Pick up the TV roundup below, the one covering the Lohan beach club show and the Veronica Mars revival, and keep writing it past its last sentence.

# Text passage start

You’d be forgiven if you forgot this show existed, but on another hand, it’s hard to forget. Lindsay Lohan attempted to show off her skills as a boss in this reality show about her beach club in Mykonos, though she never could decide if she was good cop or bad cop, mother hen or Cruella de Vil. It was an odd show that was canceled after one season, followed by rumors that the club itself had also closed down. Currently, when you go to the website for the Mykonos club, you get this message: “We are very much looking forward to welcoming you to our new all day summer project ‘Lohan Seaside’: beach bar, restaurant, and the best thematic parties[.]” RIP? 

Best: The Controversial Return of Veronica Mars 

Not everyone was thrilled with Hulu’s new season of Veronica Mars, which (spoiler alert) killed off Veronica’s long-time love Logan and discarded the teen soap in favor of Veronica moving on as the hardboiled detective she was always destined to be. Some fans will never forgive, but it was sort of thrilling to watch unfold, like a TV show tearing itself down to make itself into what it truly wanted to be. It’s too bad if we never get to see more, but we hope we do someday.

# Text passage end
# Dataset excerpts start

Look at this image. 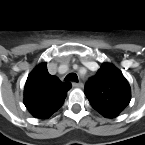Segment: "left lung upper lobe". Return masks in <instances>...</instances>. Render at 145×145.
Here are the masks:
<instances>
[{"instance_id": "obj_1", "label": "left lung upper lobe", "mask_w": 145, "mask_h": 145, "mask_svg": "<svg viewBox=\"0 0 145 145\" xmlns=\"http://www.w3.org/2000/svg\"><path fill=\"white\" fill-rule=\"evenodd\" d=\"M92 107L106 118L117 117L131 100L130 86L115 66L103 63L96 76L85 85Z\"/></svg>"}]
</instances>
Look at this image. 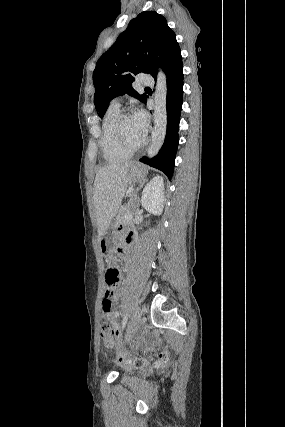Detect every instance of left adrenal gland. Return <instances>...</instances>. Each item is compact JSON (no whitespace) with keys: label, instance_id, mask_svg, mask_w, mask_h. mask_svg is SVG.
I'll list each match as a JSON object with an SVG mask.
<instances>
[{"label":"left adrenal gland","instance_id":"1","mask_svg":"<svg viewBox=\"0 0 285 427\" xmlns=\"http://www.w3.org/2000/svg\"><path fill=\"white\" fill-rule=\"evenodd\" d=\"M140 190V188H138L137 189V191L134 193V195H133V197L131 198V201L132 200H135L136 201V207H138L139 206V197L137 196V192Z\"/></svg>","mask_w":285,"mask_h":427}]
</instances>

# Dataset excerpts end

- Response to this exercise -
Best: The Triumphant Return of Brooklyn Nine-Nine

Eight months after it had been rudely canceled by Fox, Brooklyn Nine-Nine premiered its sixth season on NBC, a place where (bleeped) cursing and (pixelated) nudity were welcomed, and the Nine-Nine truly felt like they belonged. Now, they’re about to return for a season seven with a season eight already ordered, and hopefully it will be a long time before we have to say goodbye (again).  

Best: The Other Two 

We still struggle to forgive Chris Kelly and Sarah Schneider for leaving Saturday Night Live, but their Comedy Central show The Other Two is a really good effort on their part to get us there. The musical numbers alone are just exquisite. 

Best and Weirdest: Marie Kondo

Tidying Up with Marie Kondo arrived on Netflix right as 2019 began, right when we were ready to purge our old stuff and start anew. She’s wonderful and sweet and has great ideas for tidying that really do work, but things got weird when we kept finding ourselves surrounded by our belongings sobbing over nothing sparking joy, wondering if it’s OK that sometimes, there is no joy, but that can’t mean we have to throw out all of our shirts. This might just be us…

Best and Weirdest: Pen15

Some of us truly love this wacky show featuring adults playing their 13 year-old selves. Some of us can hardly stand to watch it due to secondhand embarrassment/repressed middle school memories. Either way, a triumph.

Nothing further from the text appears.